Top of Supplied records

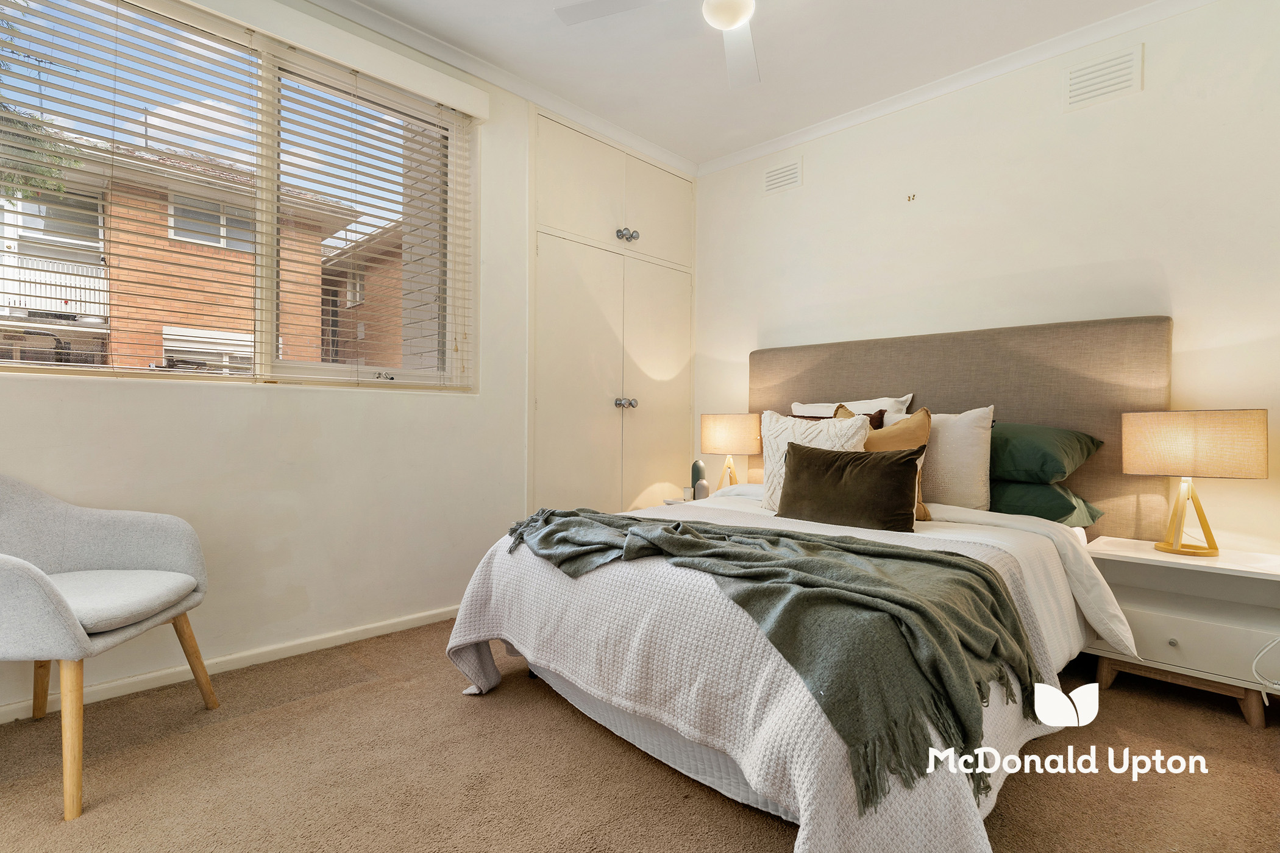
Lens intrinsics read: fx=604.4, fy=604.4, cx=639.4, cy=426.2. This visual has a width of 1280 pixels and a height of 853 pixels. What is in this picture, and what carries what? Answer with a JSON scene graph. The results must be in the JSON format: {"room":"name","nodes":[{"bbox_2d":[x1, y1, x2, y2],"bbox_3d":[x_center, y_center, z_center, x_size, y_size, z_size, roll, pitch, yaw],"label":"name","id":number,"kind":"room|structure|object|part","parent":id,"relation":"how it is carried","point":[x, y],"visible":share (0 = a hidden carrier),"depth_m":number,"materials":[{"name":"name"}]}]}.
{"room":"bedroom","nodes":[
{"label":"bedroom","id":0,"kind":"room"},
{"bbox_2d":[0,0,693,720],"bbox_3d":[-1.125,-0.427,2.800,0.188,2.719,4.354,0,0,44],"label":"left wall","id":1,"kind":"structure","parent":0,"point":[231,406],"depth_m":2.48,"materials":[{"name":"white paint"}]},
{"bbox_2d":[0,604,461,723],"bbox_3d":[-1.563,0.901,2.291,0.016,0.064,3.202,0,0,44],"label":"baseboard","id":2,"kind":"structure","parent":1,"relation":"attached to","point":[399,623],"depth_m":2.28,"materials":[{"name":"white paint"}]},
{"bbox_2d":[0,0,476,392],"bbox_3d":[-1.530,-0.820,2.451,0.127,1.356,1.773,0,0,44],"label":"window","id":3,"kind":"structure","parent":1,"relation":"in","point":[269,359],"depth_m":2.45,"materials":[{"name":"clear glass"}]},
{"bbox_2d":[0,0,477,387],"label":"window blinds","id":4,"kind":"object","parent":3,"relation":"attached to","point":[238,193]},
{"bbox_2d":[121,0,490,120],"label":"window pelmet","id":5,"kind":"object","parent":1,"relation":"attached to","point":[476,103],"visible":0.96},
{"bbox_2d":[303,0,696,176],"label":"crown molding","id":6,"kind":"structure","parent":1,"relation":"attached to","point":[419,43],"depth_m":3.01,"materials":[{"name":"white paint"}]},
{"bbox_2d":[526,102,696,515],"bbox_3d":[-0.164,-0.397,3.809,0.393,2.718,1.482,0,0,44],"label":"built-in wardrobe","id":7,"kind":"object","parent":1,"relation":"in","point":[564,292],"visible":0.86,"depth_m":3.64,"materials":[{"name":"paint"}]},
{"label":"door","id":8,"kind":"part","parent":7,"relation":"part of","materials":[{"name":"beige paint"}]},
{"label":"upper cabinet door","id":9,"kind":"part","parent":7,"relation":"part of","materials":[{"name":"white paint"}]},
{"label":"knob","id":10,"kind":"part","parent":7,"relation":"part of","materials":[{"name":"silver metal"}]},
{"bbox_3d":[-0.087,-0.142,3.709,0.075,0.059,0.077,0,0,44],"label":"knobs","id":11,"kind":"part","parent":7,"relation":"part of","materials":[{"name":"silver metal"}]},
{"bbox_3d":[-0.080,-1.180,3.747,0.074,0.076,0.090,0,0,44],"label":"knobs","id":12,"kind":"part","parent":7,"relation":"part of","materials":[{"name":"silver metal"}]},
{"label":"knob","id":13,"kind":"part","parent":7,"relation":"part of","materials":[{"name":"silver metal"}]},
{"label":"door","id":14,"kind":"part","parent":7,"relation":"part of","materials":[{"name":"beige paint"}]},
{"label":"upper cabinet door","id":15,"kind":"part","parent":7,"relation":"part of","materials":[{"name":"white paint"}]},
{"bbox_2d":[0,616,1279,852],"bbox_3d":[0.159,0.997,1.582,3.894,0.099,3.937,0,0,44],"label":"carpet floor","id":16,"kind":"structure","parent":0,"point":[442,703],"depth_m":1.64,"materials":[{"name":"carpet"}]},
{"bbox_2d":[0,471,218,819],"bbox_3d":[-1.663,0.538,1.698,0.650,0.811,0.682,0,0,-3],"label":"armchair","id":17,"kind":"object","parent":16,"relation":"on","point":[13,578],"visible":1,"depth_m":1.76,"materials":[{"name":"grey fabric"}]},
{"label":"chair leg","id":18,"kind":"part","parent":17,"relation":"part of","materials":[{"name":"brown wood"}]},
{"bbox_2d":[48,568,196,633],"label":"seat cushion","id":19,"kind":"object","parent":17,"relation":"on","point":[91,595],"visible":0.78,"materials":[{"name":"fabric"}]},
{"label":"chair leg","id":20,"kind":"part","parent":17,"relation":"part of","materials":[{"name":"brown wood"}]},
{"bbox_2d":[662,496,693,505],"bbox_3d":[0.421,0.687,3.719,0.449,0.450,0.452,0,0,44],"label":"nightstand","id":21,"kind":"object","parent":16,"relation":"on","point":[675,501],"visible":0.07,"depth_m":3.73,"materials":[{"name":"white wood"}]},
{"bbox_2d":[689,458,708,499],"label":"vase","id":22,"kind":"object","parent":21,"relation":"on","point":[697,464],"visible":0.88,"depth_m":3.69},
{"bbox_2d":[698,412,760,490],"bbox_3d":[0.547,0.184,3.620,0.353,0.520,0.340,0,0,44],"label":"table lamp","id":23,"kind":"object","parent":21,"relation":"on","point":[712,434],"visible":0.95,"depth_m":3.48,"materials":[{"name":"beige fabric"}]},
{"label":"lamp shade","id":24,"kind":"part","parent":23,"relation":"part of","materials":[{"name":"beige fabric"}]},
{"bbox_2d":[441,313,1176,852],"bbox_3d":[0.699,0.267,2.272,1.858,1.392,2.291,0,0,44],"label":"bed","id":25,"kind":"object","parent":16,"relation":"on","point":[1073,361],"visible":0.8,"depth_m":1.94,"materials":[{"name":"fabric"}]},
{"bbox_2d":[444,487,1122,852],"bbox_3d":[0.483,0.637,2.159,1.809,0.569,1.763,0,0,44],"label":"bedspread","id":26,"kind":"object","parent":25,"relation":"on","point":[855,839],"visible":0.5,"depth_m":1.54,"materials":[{"name":"white fabric"}]},
{"bbox_2d":[508,505,1040,814],"bbox_3d":[0.147,0.501,1.815,1.776,0.364,0.534,0,0,44],"label":"throw blanket","id":27,"kind":"object","parent":26,"relation":"on","point":[895,556],"visible":0.96,"depth_m":1.35,"materials":[{"name":"green fabric"}]},
{"bbox_2d":[776,441,920,531],"bbox_3d":[0.795,0.236,2.332,0.554,0.303,0.208,0,0,44],"label":"brown cushion","id":28,"kind":"object","parent":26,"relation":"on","point":[810,459],"visible":0.99,"depth_m":2.25,"materials":[{"name":"brown fabric"}]},
{"bbox_2d":[760,408,872,509],"bbox_3d":[0.750,0.156,2.611,0.494,0.449,0.253,0,0,44],"label":"white cushion","id":29,"kind":"object","parent":25,"relation":"on","point":[795,426],"visible":0.5,"depth_m":2.60,"materials":[{"name":"fabric"}]},
{"bbox_2d":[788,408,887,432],"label":"brown pillow","id":30,"kind":"object","parent":25,"relation":"on","point":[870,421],"visible":0.12,"depth_m":2.96,"materials":[{"name":"fabric"}]},
{"bbox_2d":[788,393,914,424],"bbox_3d":[1.090,0.044,3.225,0.656,0.434,0.258,0,0,44],"label":"white pillow","id":31,"kind":"object","parent":25,"relation":"on","point":[903,399],"visible":0.2,"depth_m":3.15,"materials":[{"name":"white fabric"}]},
{"bbox_2d":[834,404,933,522],"bbox_3d":[0.999,0.149,2.602,0.476,0.485,0.240,0,0,44],"label":"brown pillow","id":32,"kind":"object","parent":25,"relation":"on","point":[907,423],"visible":0.34,"depth_m":2.50,"materials":[{"name":"fabric"}]},
{"bbox_3d":[1.481,0.200,3.285,1.902,1.391,0.207,0,0,44],"label":"headboard","id":33,"kind":"part","parent":25,"relation":"part of","materials":[{"name":"fabric"}]},
{"bbox_2d":[923,406,994,510],"bbox_3d":[1.283,0.142,2.776,0.619,0.451,0.233,0,0,44],"label":"white pillow","id":34,"kind":"object","parent":25,"relation":"on","point":[957,444],"visible":0.62,"depth_m":2.59,"materials":[{"name":"fabric"}]},
{"bbox_2d":[988,477,1104,527],"bbox_3d":[1.536,0.315,2.668,0.725,0.197,0.429,0,0,44],"label":"green pillow","id":35,"kind":"object","parent":25,"relation":"on","point":[1020,491],"visible":0.44,"depth_m":2.41,"materials":[{"name":"green fabric"}]},
{"bbox_2d":[989,421,1105,483],"bbox_3d":[1.560,0.111,2.658,0.679,0.252,0.433,0,0,44],"label":"green pillow","id":36,"kind":"object","parent":35,"relation":"on","point":[1013,466],"visible":0.66,"depth_m":2.42,"materials":[{"name":"green fabric"}]},
{"bbox_2d":[1082,536,1279,728],"bbox_3d":[2.026,0.725,2.216,0.606,0.494,0.452,0,0,44],"label":"nightstand","id":37,"kind":"object","parent":16,"relation":"on","point":[1180,637],"visible":0.84,"depth_m":2.13,"materials":[{"name":"white paint"}]},
{"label":"drawer knob","id":38,"kind":"part","parent":37,"relation":"part of","materials":[{"name":"silver metal"}]},
{"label":"wooden base","id":39,"kind":"part","parent":37,"relation":"part of","materials":[{"name":"brown wood"}]},
{"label":"drawer","id":40,"kind":"part","parent":37,"relation":"part of","materials":[{"name":"white wood"}]},
{"bbox_2d":[1124,408,1267,556],"bbox_3d":[2.028,0.203,2.228,0.377,0.523,0.325,0,0,44],"label":"table lamp","id":41,"kind":"object","parent":37,"relation":"on","point":[1183,434],"visible":0.99,"depth_m":2.13,"materials":[{"name":"beige fabric"}]},
{"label":"lamp base","id":42,"kind":"part","parent":41,"relation":"part of","materials":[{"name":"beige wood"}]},
{"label":"lamp shade","id":43,"kind":"part","parent":41,"relation":"part of","materials":[{"name":"beige fabric"}]},
{"bbox_2d":[1251,636,1279,692],"bbox_3d":[2.133,0.715,1.876,0.342,0.408,0.285,0,0,-24],"label":"power cord","id":44,"kind":"object","parent":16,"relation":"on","point":[1253,667],"visible":0.99,"depth_m":1.98,"materials":[{"name":"white plastic"}]},
{"bbox_2d":[317,0,1183,171],"bbox_3d":[0.231,-1.804,1.570,3.796,0.112,4.194,0,0,44],"label":"ceiling","id":45,"kind":"structure","parent":0,"point":[755,140],"depth_m":2.84,"materials":[{"name":"white paint"}]},
{"bbox_2d":[555,0,761,88],"bbox_3d":[0.331,-1.597,2.011,1.131,0.362,1.144,0,0,-26],"label":"ceiling fan","id":46,"kind":"object","parent":45,"relation":"hanging from","point":[737,18],"visible":0.98,"depth_m":2.26,"materials":[{"name":"white"}]},
{"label":"fan blade","id":47,"kind":"part","parent":46,"relation":"part of","materials":[{"name":"white"}]},
{"bbox_2d":[692,0,1279,554],"bbox_3d":[1.674,-0.383,3.095,3.760,2.749,0.172,0,0,44],"label":"back wall","id":48,"kind":"structure","parent":0,"point":[805,190],"depth_m":2.77,"materials":[{"name":"white paint"}]},
{"bbox_2d":[763,156,803,195],"bbox_3d":[0.874,-1.531,3.706,0.257,0.180,0.015,0,0,44],"label":"air vent","id":49,"kind":"object","parent":48,"relation":"attached to","point":[792,172],"visible":0.99,"depth_m":3.70,"materials":[{"name":"white"}]},
{"bbox_2d":[905,192,916,201],"bbox_3d":[1.433,-1.206,3.193,0.034,0.038,0.038,0,0,44],"label":"wall hook","id":50,"kind":"object","parent":48,"relation":"attached to","point":[912,197],"visible":0.98,"depth_m":3.19,"materials":[{"name":"metal"}]},
{"bbox_2d":[697,0,1219,177],"bbox_3d":[1.664,-1.732,2.970,3.515,0.072,0.061,0,0,44],"label":"crown molding","id":51,"kind":"structure","parent":48,"relation":"attached to","point":[762,150],"depth_m":3.01,"materials":[{"name":"white paint"}]},
{"bbox_2d":[1063,43,1143,110],"bbox_3d":[2.020,-1.525,2.646,0.266,0.198,0.014,0,0,44],"label":"air vent","id":52,"kind":"object","parent":48,"relation":"attached to","point":[1126,83],"visible":0.99,"depth_m":2.64,"materials":[{"name":"white"}]},
{"label":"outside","id":53,"kind":"structure","parent":0,"visible":0},
{"bbox_2d":[1,132,358,377],"label":"brick house","id":54,"kind":"structure","parent":53,"point":[164,327],"depth_m":8.93,"materials":[{"name":"brick"}]},
{"bbox_2d":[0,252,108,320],"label":"balcony","id":55,"kind":"structure","parent":54,"relation":"attached to","point":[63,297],"materials":[{"name":"white metal"}]},
{"bbox_2d":[321,220,408,368],"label":"brick building","id":56,"kind":"structure","parent":53,"point":[364,299],"materials":[{"name":"brick"}]},
{"label":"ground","id":57,"kind":"structure","parent":53,"visible":0},
{"bbox_2d":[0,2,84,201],"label":"tree","id":58,"kind":"object","parent":57,"relation":"on","point":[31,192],"visible":0.55,"depth_m":4.62,"materials":[{"name":"green plant"}]}
]}

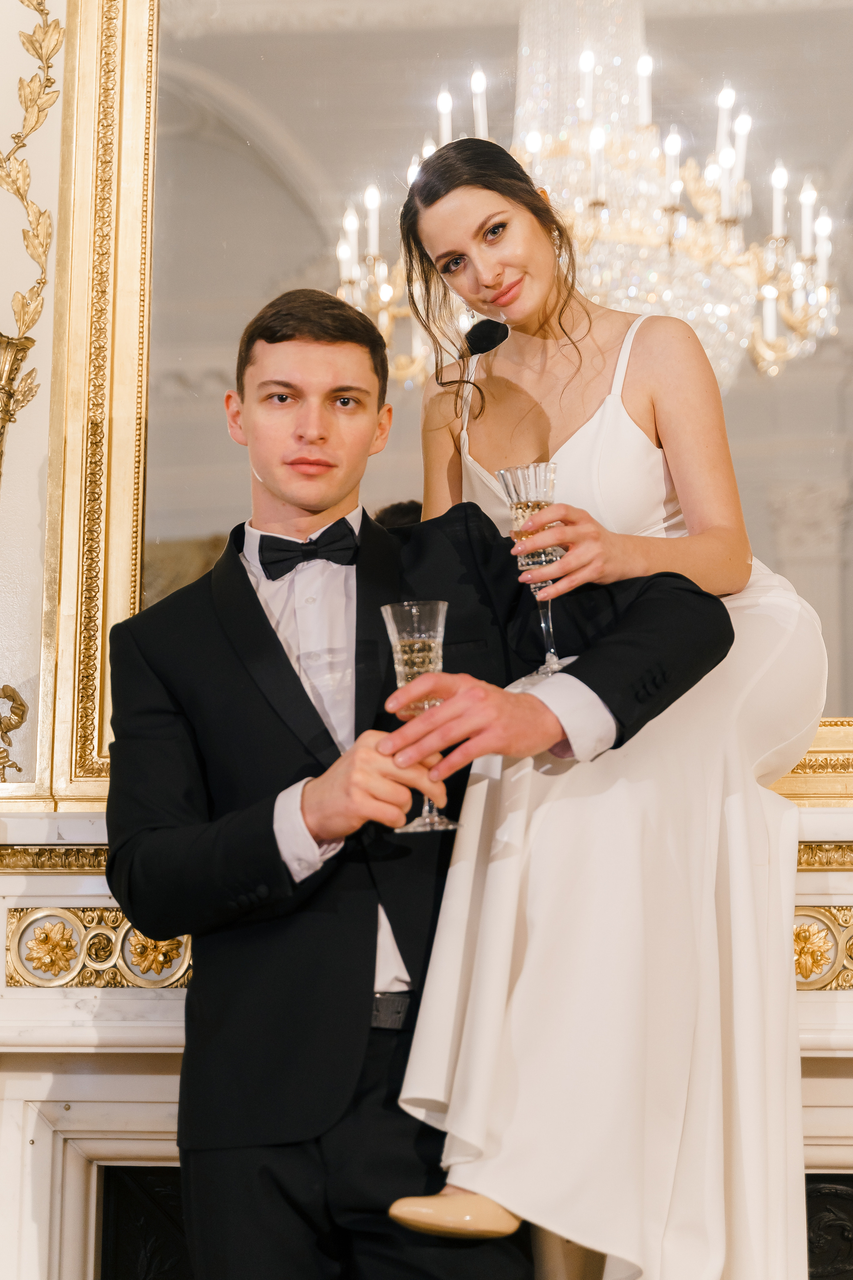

Bottom of Supplied records

*Work required*. Using the data above, show each line where "bedroom" occurs.

*Answer to the exercise*.
{"room":"bedroom","nodes":[
{"label":"bedroom","id":0,"kind":"room"},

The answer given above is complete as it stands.